Ease of preparation
- 2 tablespoons (30 ml) vegetable oil
- 6 boneless, skinless chicken thighs, cut into 1-inch (2.5 cm) pieces
- 1 Yellow onion, finely chopped
- 3 Garlic cloves, peeled and minced
- 1 tablespoon (15 ml) Turmeric
- Salt and Pepper
- 475 g (17 ounces) Ricotta
- 6 Readymade pasta sheets
- 1 Egg, for egg wash
Sumac brown butter sauce
- 1 cup (240 ml) butter
- Salt and pepper
- 3 tablespoons (45 ml) Sumac
- Tabbouleh, to garnish
- Parmesan, to garnish
- Heat oil in a pan over medium high. Add chicken. Cook for 6-7 minutes, flipping occasionally, until browned on both sides.
- Add onion and sauté for 2-3 minutes. Add garlic and sauté for 2-3 minutes.
- Add turmeric, salt, and pepper and stir in. Take pan off heat.
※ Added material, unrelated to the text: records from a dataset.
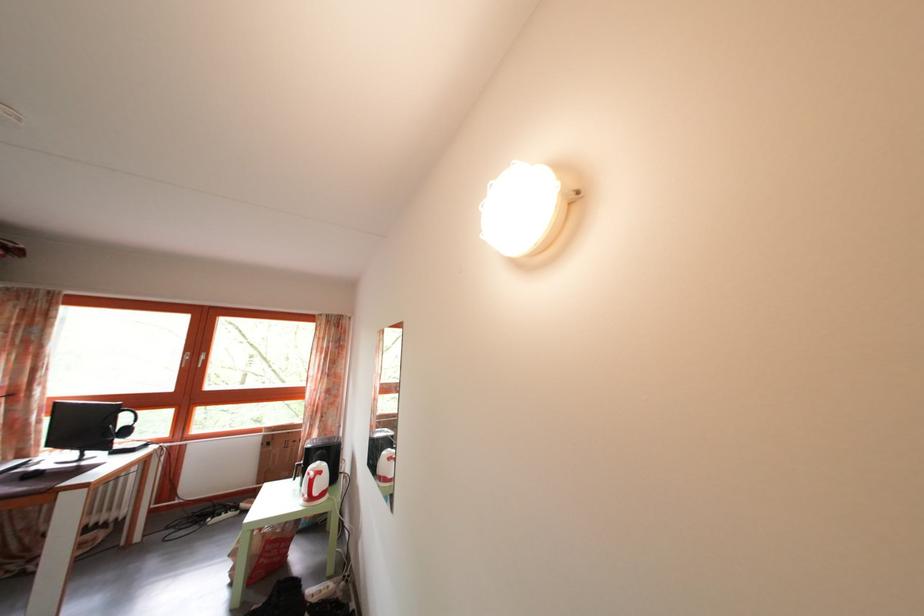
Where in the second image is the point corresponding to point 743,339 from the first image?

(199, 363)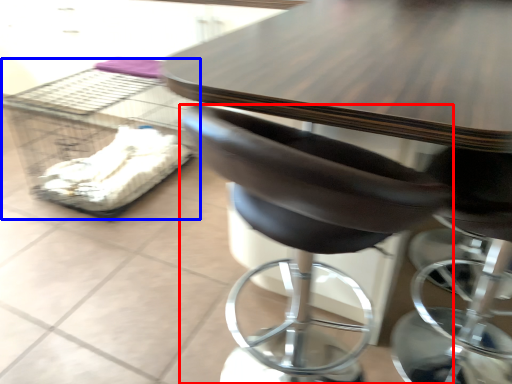
Question: Which object appears closest to the camera in this image, chair (highlighted by a red box) or crate (highlighted by a blue box)?

Choices:
 (A) chair
 (B) crate

Answer: (A)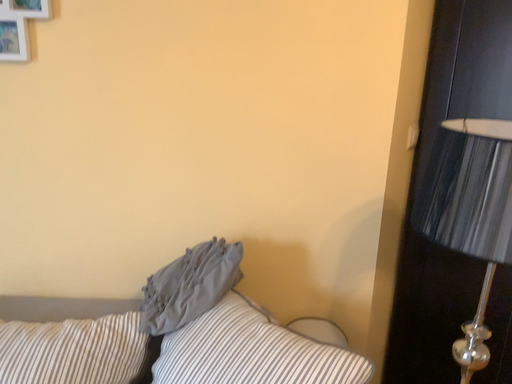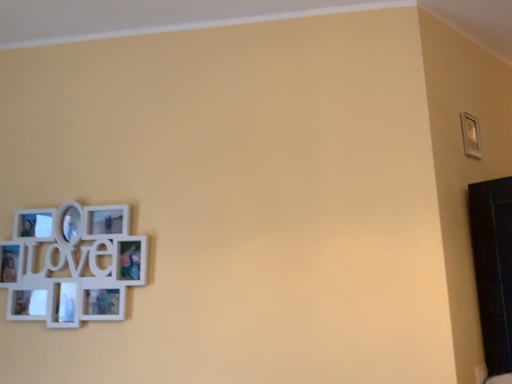
Question: How did the camera likely rotate when shooting the video?

Choices:
 (A) rotated downward
 (B) rotated upward

Answer: (B)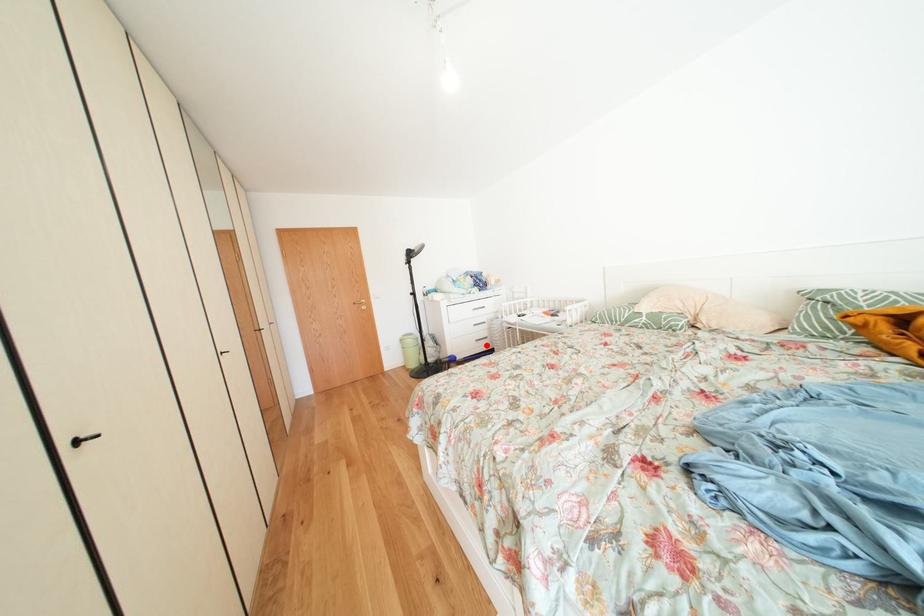
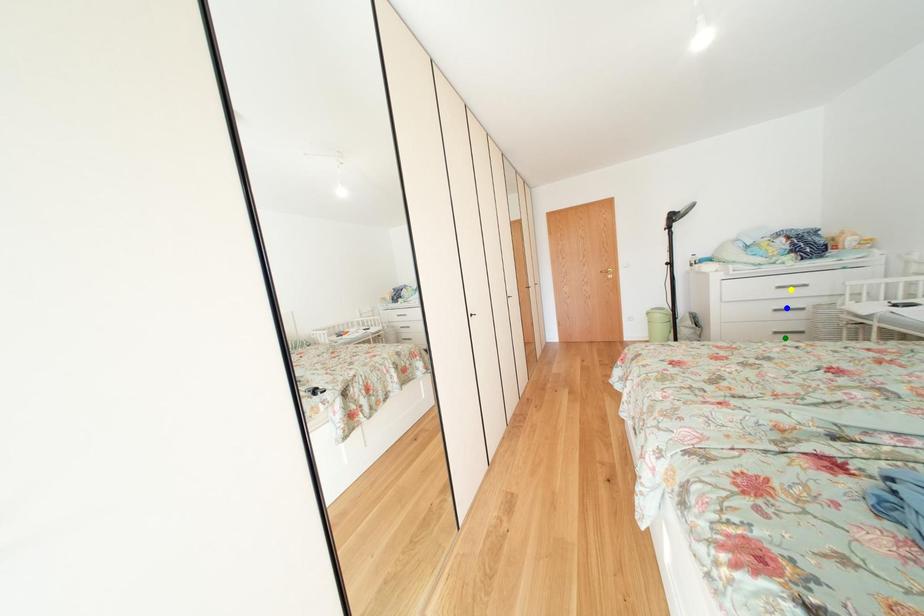
Question: I am providing you with two images of the same scene from different viewpoints. A red point is marked on the first image. You are given multiple points on the second image. Which mark in image 2 goes with the point in image 1?

Choices:
 (A) blue point
 (B) yellow point
 (C) green point

Answer: (C)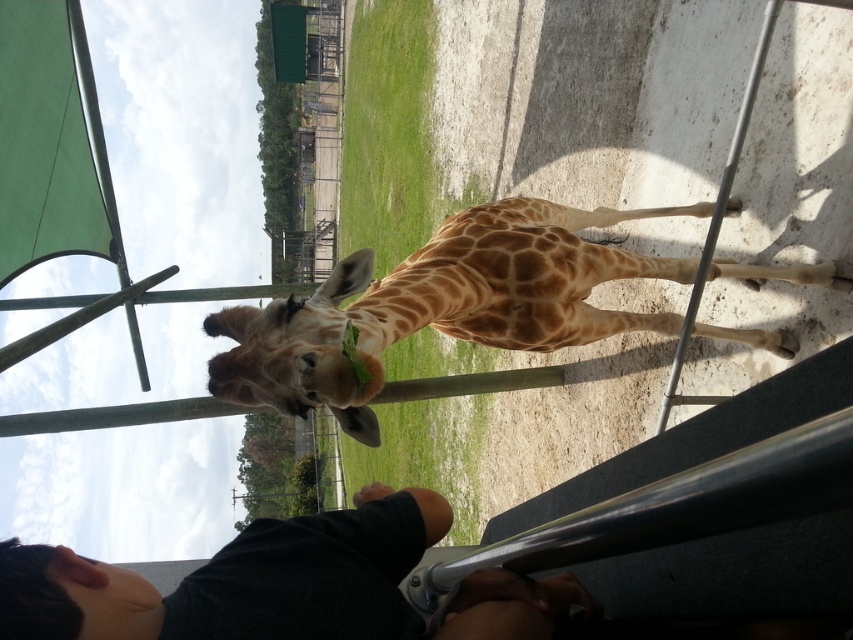
You are a zookeeper standing at the giraffe enclosure. You need to locate the black skin at lower left and the dark gray shirt at lower center. Which one is closer to you?

The dark gray shirt at lower center is closer to you because the black skin at lower left is behind it.

You are standing in the zoo and want to take a photo of both the giraffe and the person. The giraffe is at point (538, 234) and the person is at point (335, 518). Since you can only focus on one point at a time, which point should you focus on to ensure both subjects are in focus?

You should focus on point (538, 234) because it is closer to you than point (335, 518). This will ensure that both the giraffe and the person are in focus since the closer point will keep the farther one within the depth of field.

Consider the image. You are a zookeeper who wants to ensure the safety of both the giraffe and visitors. Given the spotted fur giraffe at center and the dark gray shirt at lower center, which object is larger and requires more space for safe interaction?

The spotted fur giraffe at center is bigger than the dark gray shirt at lower center, so it requires more space for safe interaction.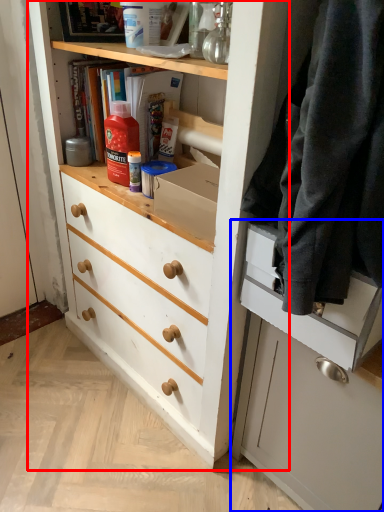
Question: Which point is further to the camera, chest of drawers (highlighted by a red box) or cabinetry (highlighted by a blue box)?

Choices:
 (A) chest of drawers
 (B) cabinetry

Answer: (B)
Let cool for 10 minutes.
- Transfer to food processor. Blitz for 1 minute. Add ricotta and blitz for 1 more minute. Set aside.
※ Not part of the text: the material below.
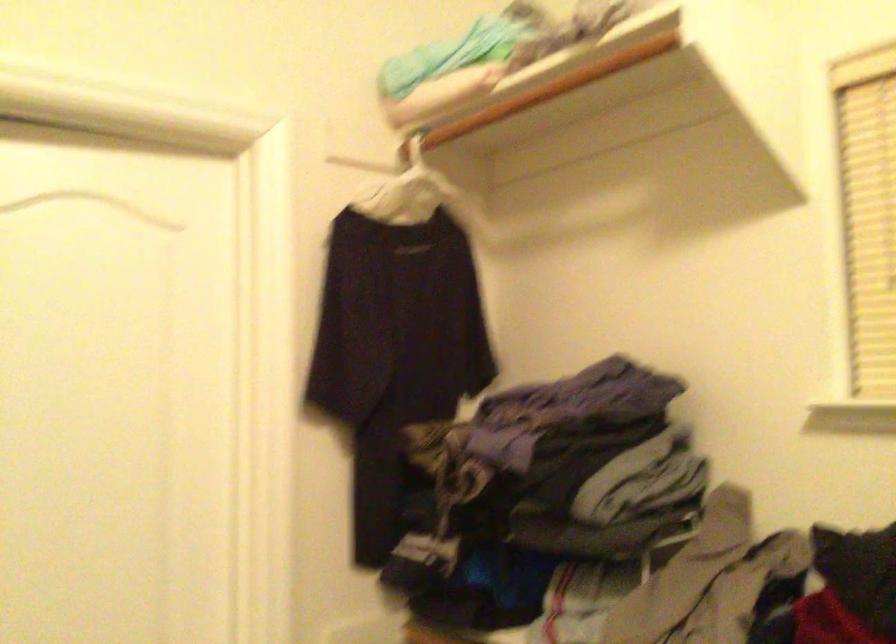
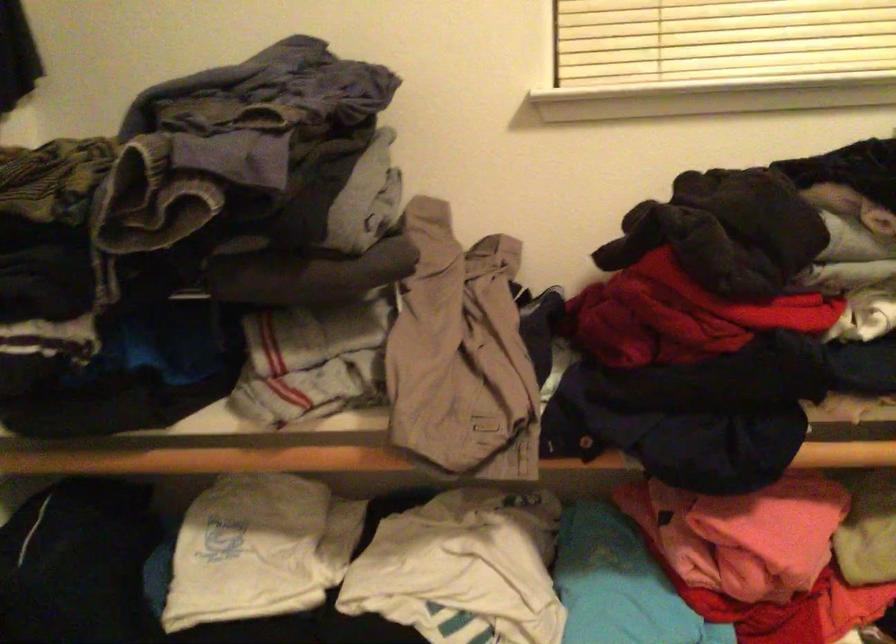
First-person continuous shooting, in which direction is the camera rotating?

The rotation direction of the camera is right-down.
- Lay out 1 pasta sheet. Using a round cookie cutter, cut out rounds from sheet. Remove excess dough.
- Dollop chicken-ricotta filling in the centre of one round. Fold one side over to meet the other and make a half-moon shape. Press sides together to close securely. Press filling in gently so it’s all gathered in the centre. Bring the two farthest corners around to meet to make a tortellini shape. Pinch the corners together to secure. Repeat until all filling has been used.
- Brush tortellini with egg wash.
- Bring salted water to a boil. Add tortellini and cook until they rise to the surface, about 2-3 minutes. Remove with a slotted spoon. Transfer to serving plates.
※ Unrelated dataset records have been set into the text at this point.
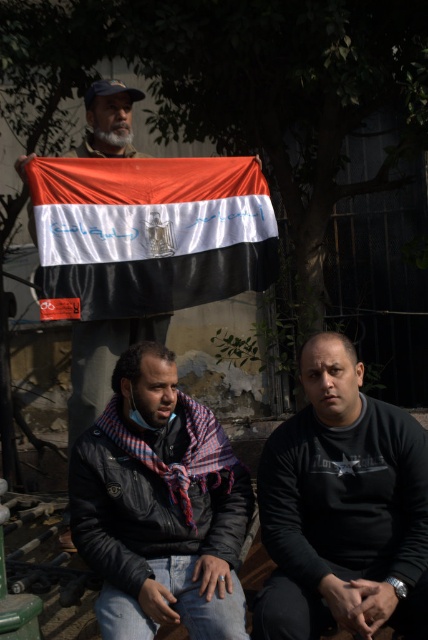
Can you confirm if matte fabric flag at upper center is positioned above matte black jacket at center?

Indeed, matte fabric flag at upper center is positioned over matte black jacket at center.

Is matte fabric flag at upper center smaller than matte black jacket at center?

No.

Is point (107, 234) in front of point (109, 342)?

Yes, it is in front of point (109, 342).

Where is `matte fabric flag at upper center`? matte fabric flag at upper center is located at coordinates (151, 230).

Between plaid scarf at center and matte black jacket at center, which one is positioned lower?

plaid scarf at center is lower down.

Does plaid scarf at center have a larger size compared to matte black jacket at center?

Indeed, plaid scarf at center has a larger size compared to matte black jacket at center.

This screenshot has height=640, width=428. What do you see at coordinates (160, 506) in the screenshot?
I see `plaid scarf at center` at bounding box center [160, 506].

Locate an element on the screen. plaid scarf at center is located at coordinates (160, 506).

Locate an element on the screen. black matte shirt at center is located at coordinates pyautogui.click(x=342, y=508).

Locate an element on the screen. This screenshot has height=640, width=428. black matte shirt at center is located at coordinates (342, 508).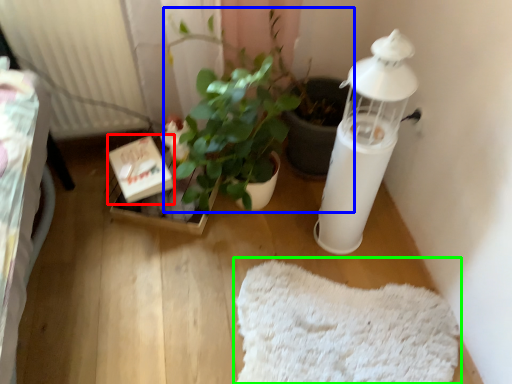
Question: Estimate the real-world distances between objects in this image. Which object is farther from cardboard box (highlighted by a red box), houseplant (highlighted by a blue box) or mat (highlighted by a green box)?

Choices:
 (A) houseplant
 (B) mat

Answer: (B)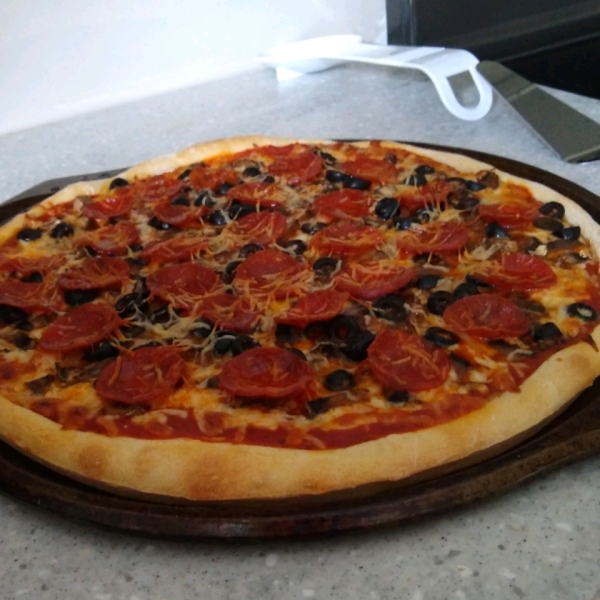
The image size is (600, 600). In order to click on white background wall in this screenshot , I will do `click(43, 87)`, `click(329, 20)`, `click(130, 17)`, `click(38, 23)`.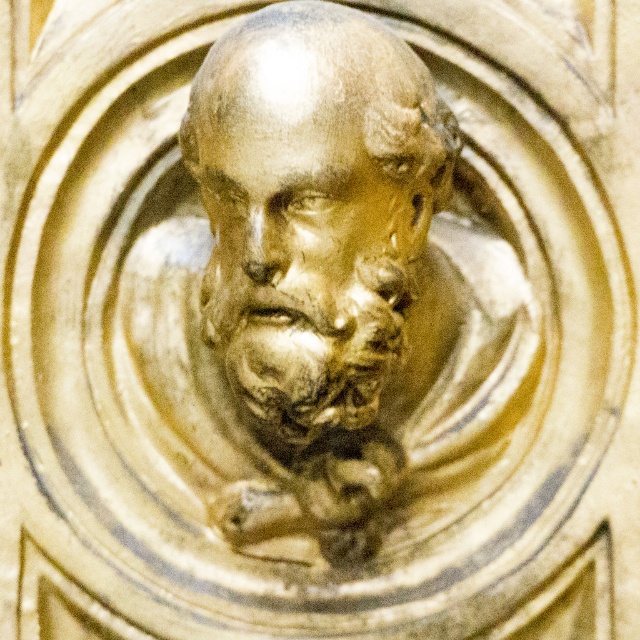
Question: Among these objects, which one is farthest from the camera?

Choices:
 (A) gold textured bust at center
 (B) golden stone face at center

Answer: (B)

Question: Which point is closer to the camera taking this photo?

Choices:
 (A) coord(353,369)
 (B) coord(332,332)

Answer: (B)

Question: Does gold textured bust at center appear on the left side of golden stone face at center?

Choices:
 (A) no
 (B) yes

Answer: (A)

Question: Is the position of gold textured bust at center more distant than that of golden stone face at center?

Choices:
 (A) yes
 (B) no

Answer: (B)

Question: Which point is closer to the camera taking this photo?

Choices:
 (A) click(x=230, y=288)
 (B) click(x=339, y=390)

Answer: (B)

Question: Observing the image, what is the correct spatial positioning of gold textured bust at center in reference to golden stone face at center?

Choices:
 (A) left
 (B) right

Answer: (B)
- To make brown butter sauce, add butter to a skillet and heat over medium heat until it starts to bubble. Cook 5-6 minutes until butter starts turning a caramel color. Remove from heat. Season with salt and pepper, add sumac, and stir in. Let sit 1-2 minutes to cool. Drizzle over tortellini.
- Garnish with tabbouleh and freshly grated Parmesan.